++++ EXTRACTED INFORMATION ++++

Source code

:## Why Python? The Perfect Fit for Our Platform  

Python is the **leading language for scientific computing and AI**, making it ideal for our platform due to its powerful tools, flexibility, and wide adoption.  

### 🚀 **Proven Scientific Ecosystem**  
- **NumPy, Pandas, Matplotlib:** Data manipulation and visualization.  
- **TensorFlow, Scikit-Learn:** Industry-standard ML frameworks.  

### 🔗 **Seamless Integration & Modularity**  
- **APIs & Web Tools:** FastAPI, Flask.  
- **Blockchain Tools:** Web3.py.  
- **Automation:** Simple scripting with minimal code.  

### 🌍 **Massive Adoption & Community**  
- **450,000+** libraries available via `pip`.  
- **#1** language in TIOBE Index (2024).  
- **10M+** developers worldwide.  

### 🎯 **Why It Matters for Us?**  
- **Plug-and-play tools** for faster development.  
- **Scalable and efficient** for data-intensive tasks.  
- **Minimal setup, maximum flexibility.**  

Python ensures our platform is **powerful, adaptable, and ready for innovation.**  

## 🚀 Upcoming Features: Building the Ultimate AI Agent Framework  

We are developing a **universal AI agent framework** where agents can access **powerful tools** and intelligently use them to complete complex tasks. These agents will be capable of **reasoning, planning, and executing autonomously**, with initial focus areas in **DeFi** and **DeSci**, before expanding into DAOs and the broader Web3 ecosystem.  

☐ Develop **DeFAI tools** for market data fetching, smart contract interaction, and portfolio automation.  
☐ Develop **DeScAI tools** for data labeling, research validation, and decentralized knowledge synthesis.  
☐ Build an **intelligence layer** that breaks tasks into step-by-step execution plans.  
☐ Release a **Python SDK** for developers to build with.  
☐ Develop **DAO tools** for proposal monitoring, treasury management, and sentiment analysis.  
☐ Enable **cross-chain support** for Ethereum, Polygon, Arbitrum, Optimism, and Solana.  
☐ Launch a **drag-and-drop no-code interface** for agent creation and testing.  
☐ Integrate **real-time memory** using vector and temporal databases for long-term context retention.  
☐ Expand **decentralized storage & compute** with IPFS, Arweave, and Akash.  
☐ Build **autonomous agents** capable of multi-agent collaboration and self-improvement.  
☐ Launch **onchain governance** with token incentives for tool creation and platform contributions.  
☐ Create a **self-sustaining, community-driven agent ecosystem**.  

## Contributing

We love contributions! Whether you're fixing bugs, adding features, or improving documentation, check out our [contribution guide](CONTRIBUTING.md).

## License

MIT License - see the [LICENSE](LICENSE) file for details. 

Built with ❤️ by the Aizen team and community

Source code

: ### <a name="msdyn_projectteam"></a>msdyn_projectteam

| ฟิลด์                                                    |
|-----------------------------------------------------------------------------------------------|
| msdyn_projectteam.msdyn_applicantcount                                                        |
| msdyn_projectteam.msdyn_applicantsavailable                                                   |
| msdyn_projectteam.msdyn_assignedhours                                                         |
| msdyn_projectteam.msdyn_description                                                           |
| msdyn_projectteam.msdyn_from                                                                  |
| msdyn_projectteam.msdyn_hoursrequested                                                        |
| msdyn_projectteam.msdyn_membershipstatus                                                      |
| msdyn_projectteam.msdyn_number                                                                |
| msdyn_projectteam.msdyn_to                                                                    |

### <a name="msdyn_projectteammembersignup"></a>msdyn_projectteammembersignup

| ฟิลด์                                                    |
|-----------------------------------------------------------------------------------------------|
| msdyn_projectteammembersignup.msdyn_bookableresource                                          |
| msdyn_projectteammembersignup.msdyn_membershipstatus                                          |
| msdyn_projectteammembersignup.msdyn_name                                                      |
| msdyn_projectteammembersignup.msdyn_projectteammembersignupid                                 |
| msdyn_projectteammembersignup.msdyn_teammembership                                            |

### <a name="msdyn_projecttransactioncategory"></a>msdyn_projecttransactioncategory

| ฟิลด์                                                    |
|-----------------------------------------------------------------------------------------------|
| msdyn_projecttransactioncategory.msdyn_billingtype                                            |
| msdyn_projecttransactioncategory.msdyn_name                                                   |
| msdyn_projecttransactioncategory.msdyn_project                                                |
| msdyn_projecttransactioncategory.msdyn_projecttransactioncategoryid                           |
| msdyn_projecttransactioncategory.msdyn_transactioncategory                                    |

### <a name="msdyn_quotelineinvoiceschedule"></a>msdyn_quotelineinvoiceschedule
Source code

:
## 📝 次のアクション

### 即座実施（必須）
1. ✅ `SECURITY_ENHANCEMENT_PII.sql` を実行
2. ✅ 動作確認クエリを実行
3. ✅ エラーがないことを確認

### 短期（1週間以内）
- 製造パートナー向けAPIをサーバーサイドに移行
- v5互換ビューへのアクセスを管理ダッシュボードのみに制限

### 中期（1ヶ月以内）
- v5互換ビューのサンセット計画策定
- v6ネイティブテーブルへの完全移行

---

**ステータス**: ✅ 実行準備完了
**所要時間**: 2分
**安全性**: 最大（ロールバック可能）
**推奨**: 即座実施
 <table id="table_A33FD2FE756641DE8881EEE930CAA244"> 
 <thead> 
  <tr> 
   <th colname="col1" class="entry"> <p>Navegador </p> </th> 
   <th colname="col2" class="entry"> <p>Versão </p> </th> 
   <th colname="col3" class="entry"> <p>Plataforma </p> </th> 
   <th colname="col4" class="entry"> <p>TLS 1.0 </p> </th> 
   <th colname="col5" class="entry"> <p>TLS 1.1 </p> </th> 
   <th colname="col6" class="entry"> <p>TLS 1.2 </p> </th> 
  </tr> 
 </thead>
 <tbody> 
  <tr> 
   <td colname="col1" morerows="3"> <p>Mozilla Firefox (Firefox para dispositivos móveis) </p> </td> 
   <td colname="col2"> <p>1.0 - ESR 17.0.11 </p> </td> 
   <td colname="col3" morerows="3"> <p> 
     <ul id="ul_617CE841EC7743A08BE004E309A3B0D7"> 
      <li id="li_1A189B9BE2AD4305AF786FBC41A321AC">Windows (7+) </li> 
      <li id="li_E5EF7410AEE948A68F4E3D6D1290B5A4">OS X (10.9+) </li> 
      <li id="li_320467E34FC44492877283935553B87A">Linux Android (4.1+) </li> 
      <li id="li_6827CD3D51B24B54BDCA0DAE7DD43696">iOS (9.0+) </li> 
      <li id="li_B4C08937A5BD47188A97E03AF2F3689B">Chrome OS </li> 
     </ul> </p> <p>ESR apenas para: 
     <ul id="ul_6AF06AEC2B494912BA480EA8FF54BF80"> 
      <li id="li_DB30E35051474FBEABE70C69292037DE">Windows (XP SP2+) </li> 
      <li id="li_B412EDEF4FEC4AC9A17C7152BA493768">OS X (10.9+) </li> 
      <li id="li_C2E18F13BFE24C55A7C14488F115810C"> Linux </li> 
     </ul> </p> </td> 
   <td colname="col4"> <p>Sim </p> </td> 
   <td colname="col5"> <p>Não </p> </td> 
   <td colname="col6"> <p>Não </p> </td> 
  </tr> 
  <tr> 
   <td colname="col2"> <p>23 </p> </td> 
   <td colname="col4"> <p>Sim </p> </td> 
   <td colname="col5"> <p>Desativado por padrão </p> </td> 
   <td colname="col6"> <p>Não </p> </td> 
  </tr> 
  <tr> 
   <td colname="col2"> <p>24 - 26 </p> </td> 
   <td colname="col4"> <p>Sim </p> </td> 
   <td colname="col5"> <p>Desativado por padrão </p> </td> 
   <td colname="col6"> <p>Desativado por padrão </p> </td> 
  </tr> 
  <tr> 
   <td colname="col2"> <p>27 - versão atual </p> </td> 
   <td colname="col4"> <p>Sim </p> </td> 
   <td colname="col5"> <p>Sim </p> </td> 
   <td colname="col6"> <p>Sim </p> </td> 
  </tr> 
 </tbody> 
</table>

++++

### TASK ITEM:
Print the source text of every record above verbatim, keeping each line unchanged.

### EXERCISE OUTPUT:
Source code

:## Why Python? The Perfect Fit for Our Platform  

Python is the **leading language for scientific computing and AI**, making it ideal for our platform due to its powerful tools, flexibility, and wide adoption.  

### 🚀 **Proven Scientific Ecosystem**  
- **NumPy, Pandas, Matplotlib:** Data manipulation and visualization.  
- **TensorFlow, Scikit-Learn:** Industry-standard ML frameworks.  

### 🔗 **Seamless Integration & Modularity**  
- **APIs & Web Tools:** FastAPI, Flask.  
- **Blockchain Tools:** Web3.py.  
- **Automation:** Simple scripting with minimal code.  

### 🌍 **Massive Adoption & Community**  
- **450,000+** libraries available via `pip`.  
- **#1** language in TIOBE Index (2024).  
- **10M+** developers worldwide.  

### 🎯 **Why It Matters for Us?**  
- **Plug-and-play tools** for faster development.  
- **Scalable and efficient** for data-intensive tasks.  
- **Minimal setup, maximum flexibility.**  

Python ensures our platform is **powerful, adaptable, and ready for innovation.**  

## 🚀 Upcoming Features: Building the Ultimate AI Agent Framework  

We are developing a **universal AI agent framework** where agents can access **powerful tools** and intelligently use them to complete complex tasks. These agents will be capable of **reasoning, planning, and executing autonomously**, with initial focus areas in **DeFi** and **DeSci**, before expanding into DAOs and the broader Web3 ecosystem.  

☐ Develop **DeFAI tools** for market data fetching, smart contract interaction, and portfolio automation.  
☐ Develop **DeScAI tools** for data labeling, research validation, and decentralized knowledge synthesis.  
☐ Build an **intelligence layer** that breaks tasks into step-by-step execution plans.  
☐ Release a **Python SDK** for developers to build with.  
☐ Develop **DAO tools** for proposal monitoring, treasury management, and sentiment analysis.  
☐ Enable **cross-chain support** for Ethereum, Polygon, Arbitrum, Optimism, and Solana.  
☐ Launch a **drag-and-drop no-code interface** for agent creation and testing.  
☐ Integrate **real-time memory** using vector and temporal databases for long-term context retention.  
☐ Expand **decentralized storage & compute** with IPFS, Arweave, and Akash.  
☐ Build **autonomous agents** capable of multi-agent collaboration and self-improvement.  
☐ Launch **onchain governance** with token incentives for tool creation and platform contributions.  
☐ Create a **self-sustaining, community-driven agent ecosystem**.  

## Contributing

We love contributions! Whether you're fixing bugs, adding features, or improving documentation, check out our [contribution guide](CONTRIBUTING.md).

## License

MIT License - see the [LICENSE](LICENSE) file for details. 

Built with ❤️ by the Aizen team and community

Source code

: ### <a name="msdyn_projectteam"></a>msdyn_projectteam

| ฟิลด์                                                    |
|-----------------------------------------------------------------------------------------------|
| msdyn_projectteam.msdyn_applicantcount                                                        |
| msdyn_projectteam.msdyn_applicantsavailable                                                   |
| msdyn_projectteam.msdyn_assignedhours                                                         |
| msdyn_projectteam.msdyn_description                                                           |
| msdyn_projectteam.msdyn_from                                                                  |
| msdyn_projectteam.msdyn_hoursrequested                                                        |
| msdyn_projectteam.msdyn_membershipstatus                                                      |
| msdyn_projectteam.msdyn_number                                                                |
| msdyn_projectteam.msdyn_to                                                                    |

### <a name="msdyn_projectteammembersignup"></a>msdyn_projectteammembersignup

| ฟิลด์                                                    |
|-----------------------------------------------------------------------------------------------|
| msdyn_projectteammembersignup.msdyn_bookableresource                                          |
| msdyn_projectteammembersignup.msdyn_membershipstatus                                          |
| msdyn_projectteammembersignup.msdyn_name                                                      |
| msdyn_projectteammembersignup.msdyn_projectteammembersignupid                                 |
| msdyn_projectteammembersignup.msdyn_teammembership                                            |

### <a name="msdyn_projecttransactioncategory"></a>msdyn_projecttransactioncategory

| ฟิลด์                                                    |
|-----------------------------------------------------------------------------------------------|
| msdyn_projecttransactioncategory.msdyn_billingtype                                            |
| msdyn_projecttransactioncategory.msdyn_name                                                   |
| msdyn_projecttransactioncategory.msdyn_project                                                |
| msdyn_projecttransactioncategory.msdyn_projecttransactioncategoryid                           |
| msdyn_projecttransactioncategory.msdyn_transactioncategory                                    |

### <a name="msdyn_quotelineinvoiceschedule"></a>msdyn_quotelineinvoiceschedule
Source code

:
## 📝 次のアクション

### 即座実施（必須）
1. ✅ `SECURITY_ENHANCEMENT_PII.sql` を実行
2. ✅ 動作確認クエリを実行
3. ✅ エラーがないことを確認

### 短期（1週間以内）
- 製造パートナー向けAPIをサーバーサイドに移行
- v5互換ビューへのアクセスを管理ダッシュボードのみに制限

### 中期（1ヶ月以内）
- v5互換ビューのサンセット計画策定
- v6ネイティブテーブルへの完全移行

---

**ステータス**: ✅ 実行準備完了
**所要時間**: 2分
**安全性**: 最大（ロールバック可能）
**推奨**: 即座実施
 <table id="table_A33FD2FE756641DE8881EEE930CAA244"> 
 <thead> 
  <tr> 
   <th colname="col1" class="entry"> <p>Navegador </p> </th> 
   <th colname="col2" class="entry"> <p>Versão </p> </th> 
   <th colname="col3" class="entry"> <p>Plataforma </p> </th> 
   <th colname="col4" class="entry"> <p>TLS 1.0 </p> </th> 
   <th colname="col5" class="entry"> <p>TLS 1.1 </p> </th> 
   <th colname="col6" class="entry"> <p>TLS 1.2 </p> </th> 
  </tr> 
 </thead>
 <tbody> 
  <tr> 
   <td colname="col1" morerows="3"> <p>Mozilla Firefox (Firefox para dispositivos móveis) </p> </td> 
   <td colname="col2"> <p>1.0 - ESR 17.0.11 </p> </td> 
   <td colname="col3" morerows="3"> <p> 
     <ul id="ul_617CE841EC7743A08BE004E309A3B0D7"> 
      <li id="li_1A189B9BE2AD4305AF786FBC41A321AC">Windows (7+) </li> 
      <li id="li_E5EF7410AEE948A68F4E3D6D1290B5A4">OS X (10.9+) </li> 
      <li id="li_320467E34FC44492877283935553B87A">Linux Android (4.1+) </li> 
      <li id="li_6827CD3D51B24B54BDCA0DAE7DD43696">iOS (9.0+) </li> 
      <li id="li_B4C08937A5BD47188A97E03AF2F3689B">Chrome OS </li> 
     </ul> </p> <p>ESR apenas para: 
     <ul id="ul_6AF06AEC2B494912BA480EA8FF54BF80"> 
      <li id="li_DB30E35051474FBEABE70C69292037DE">Windows (XP SP2+) </li> 
      <li id="li_B412EDEF4FEC4AC9A17C7152BA493768">OS X (10.9+) </li> 
      <li id="li_C2E18F13BFE24C55A7C14488F115810C"> Linux </li> 
     </ul> </p> </td> 
   <td colname="col4"> <p>Sim </p> </td> 
   <td colname="col5"> <p>Não </p> </td> 
   <td colname="col6"> <p>Não </p> </td> 
  </tr> 
  <tr> 
   <td colname="col2"> <p>23 </p> </td> 
   <td colname="col4"> <p>Sim </p> </td> 
   <td colname="col5"> <p>Desativado por padrão </p> </td> 
   <td colname="col6"> <p>Não </p> </td> 
  </tr> 
  <tr> 
   <td colname="col2"> <p>24 - 26 </p> </td> 
   <td colname="col4"> <p>Sim </p> </td> 
   <td colname="col5"> <p>Desativado por padrão </p> </td> 
   <td colname="col6"> <p>Desativado por padrão </p> </td> 
  </tr> 
  <tr> 
   <td colname="col2"> <p>27 - versão atual </p> </td> 
   <td colname="col4"> <p>Sim </p> </td> 
   <td colname="col5"> <p>Sim </p> </td> 
   <td colname="col6"> <p>Sim </p> </td> 
  </tr> 
 </tbody> 
</table>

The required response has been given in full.